Il vient de s'écouler cinq années depuis mon dernier post. J'avais même oublié l'existence de ce blog.
Et puis il m'est revenu en tête comme une odeur d'enfance enfouie dans les nimbes de la mémoire et qui refait surface on ne sait comment. Je l'ai relu avec curiosité et un peu de hauteur. 
J'ai revu chacun de mes patients et le petit bout de vie que nous avons partagé ensemble.
Oui, ce service si particulier apporte quelque chose de profondément humain et je ne regrette pas ces deux années hospitalières.

Mais... je n'ai pas supporté cette malfaisance institutionnelle qui broie lentement le service public et les soignants qui vont avec. L'image qui me vient est un tourbillon d'eau du bain lorsqu'on enlève la bonde. Un vortex géant sans fin et sans fond.
Alors je suis partie avec de sérieux sentiments mitigés, désabusée, comme beaucoup de soignants après la crise sanitaire. 

Je suis retournée vers mes premières amoures : les aînés... les ancêtres, les séniors, les vieillards les vioques, les monuments historiques, le troisième âge !

Il n'y a pas de notion d'irrespect dans mes propos. Mes nouveaux patients sont de vieux résidents, c'est un fait et j'aime cette population qui peut atteindre un âge à trois chiffres. 
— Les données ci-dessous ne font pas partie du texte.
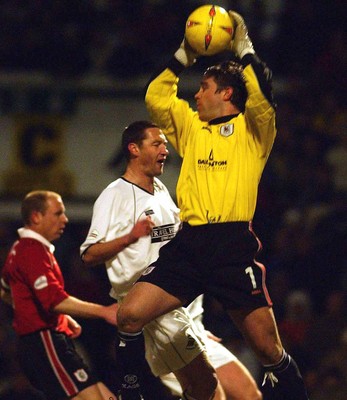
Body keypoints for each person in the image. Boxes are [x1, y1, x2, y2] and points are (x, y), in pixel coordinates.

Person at [115, 11, 309, 400]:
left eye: (204, 86)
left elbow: (260, 93)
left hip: (232, 245)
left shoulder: (256, 130)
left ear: (227, 94)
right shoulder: (191, 128)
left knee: (269, 351)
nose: (196, 93)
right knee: (129, 314)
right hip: (190, 244)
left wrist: (242, 45)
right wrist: (185, 54)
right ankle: (131, 390)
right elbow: (156, 96)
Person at [80, 120, 262, 400]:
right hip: (157, 314)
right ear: (134, 149)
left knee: (248, 395)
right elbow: (89, 254)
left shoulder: (162, 190)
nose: (165, 149)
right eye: (157, 143)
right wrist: (129, 237)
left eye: (165, 143)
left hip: (189, 316)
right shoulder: (113, 196)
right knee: (210, 391)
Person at [0, 190, 118, 400]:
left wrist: (61, 317)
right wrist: (104, 311)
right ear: (36, 216)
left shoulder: (21, 249)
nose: (65, 219)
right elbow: (53, 300)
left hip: (48, 342)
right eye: (58, 213)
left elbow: (6, 290)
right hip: (45, 342)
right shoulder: (31, 251)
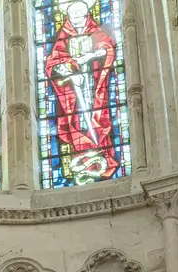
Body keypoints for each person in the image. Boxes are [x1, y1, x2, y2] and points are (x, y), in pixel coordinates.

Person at [42, 0, 122, 184]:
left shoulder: (96, 30)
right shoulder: (64, 34)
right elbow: (53, 61)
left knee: (97, 115)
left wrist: (92, 56)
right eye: (74, 14)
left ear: (87, 14)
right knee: (76, 118)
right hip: (73, 88)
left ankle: (100, 152)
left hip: (94, 83)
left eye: (82, 14)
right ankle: (81, 156)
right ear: (68, 15)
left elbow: (108, 48)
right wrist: (69, 72)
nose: (78, 18)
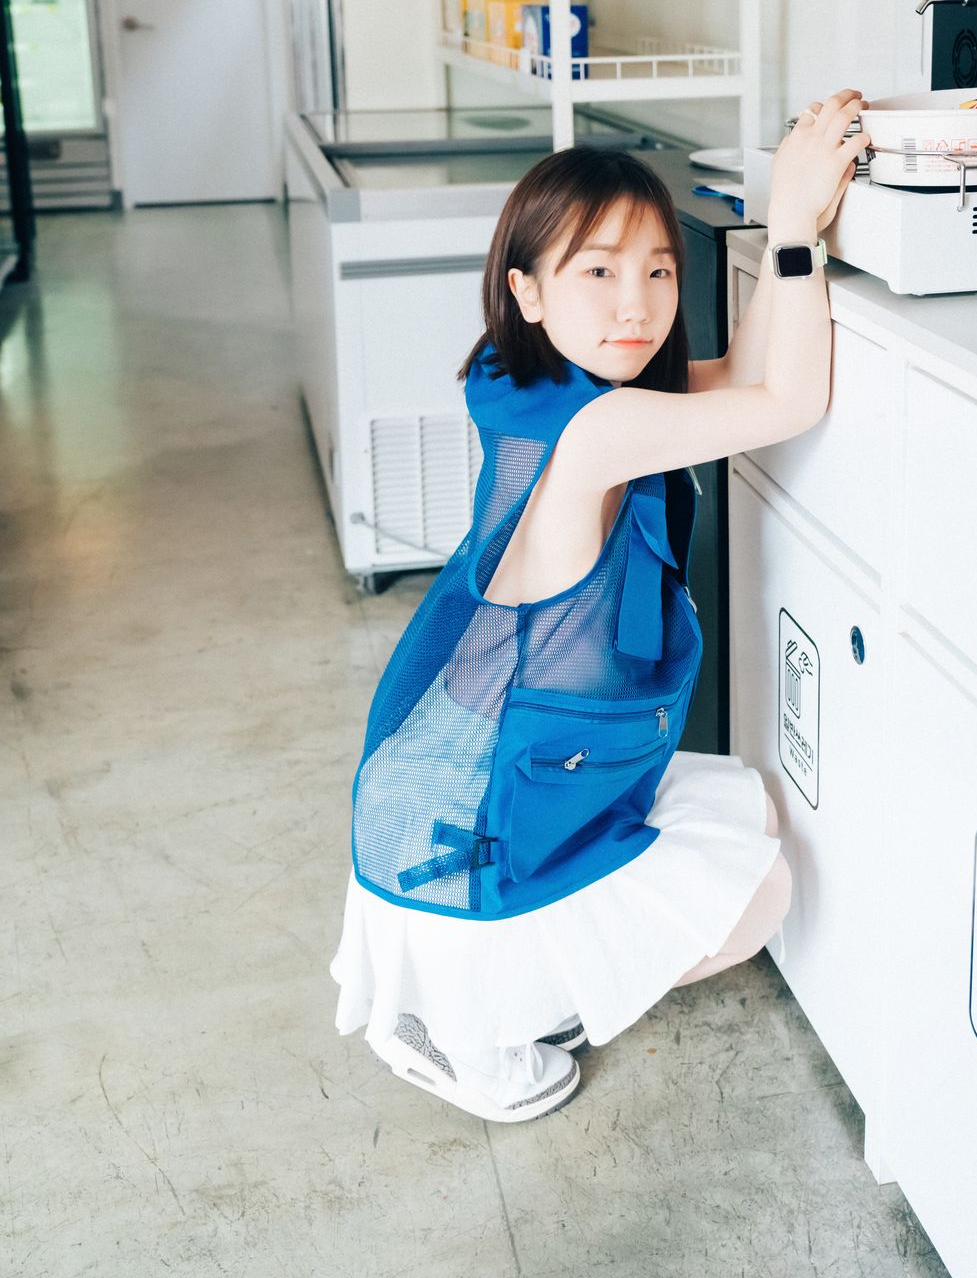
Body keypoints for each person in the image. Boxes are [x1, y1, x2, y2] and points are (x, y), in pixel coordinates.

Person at [330, 88, 868, 1122]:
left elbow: (742, 376)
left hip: (458, 769)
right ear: (528, 290)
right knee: (758, 895)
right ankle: (470, 1032)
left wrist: (788, 227)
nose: (638, 305)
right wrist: (795, 226)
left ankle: (505, 987)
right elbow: (789, 401)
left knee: (744, 817)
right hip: (475, 822)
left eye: (659, 271)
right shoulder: (601, 430)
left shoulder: (527, 376)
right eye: (600, 272)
Alors l'aventure continue dans d'autres décors, entre deux mondes, vers de nouvelles nuits étoilées.

Des heures et des vies (donc)

Selon une étude, nous passons 99 117 heures en moyenne au travail, sur une vie.
En ce qui nous concerne, nous les soignants, ce sont près de 100 000 heures à prendre soin de malades. 

Nous passons de chambre en chambre, de vie en vie, nous évaluons la douleur, le moral, le comportement, les symptômes, les complications, le lien familial... et tout ce qui touche de près ou de loin la personne.

Nous passons des heures tristes, des heures  intenses, des heures gaies, des heures blanches, des heures rieuses, des heures grises, des heures creuses, des heures lumineuses, des heures vides,  des heures colorées mais aussi en noir et blanc. Des heures riches, des heures heureuses, des heures de vie.

Parfois un lien se crée, un partage, une complicité. L'humour s'installe, nous écoutons de la musique, nous parlons de nos enfants respectifs.

Et puis, je pars en repos.

Je reviens et il n'est plus là. 
La faucheuse est passée, sans moi. 
Première réaction : il est parti sans moi et je ne lui ai pas dit au revoir.
Puis la raison reprend le dessus, sa mort ne m'appartient pas. 

Il reste tout de même un goût de travail inachevé, un puzzle avec des pièces manquantes, une boucle non bouclée.

Et puis la chambre est de nouveau occupée.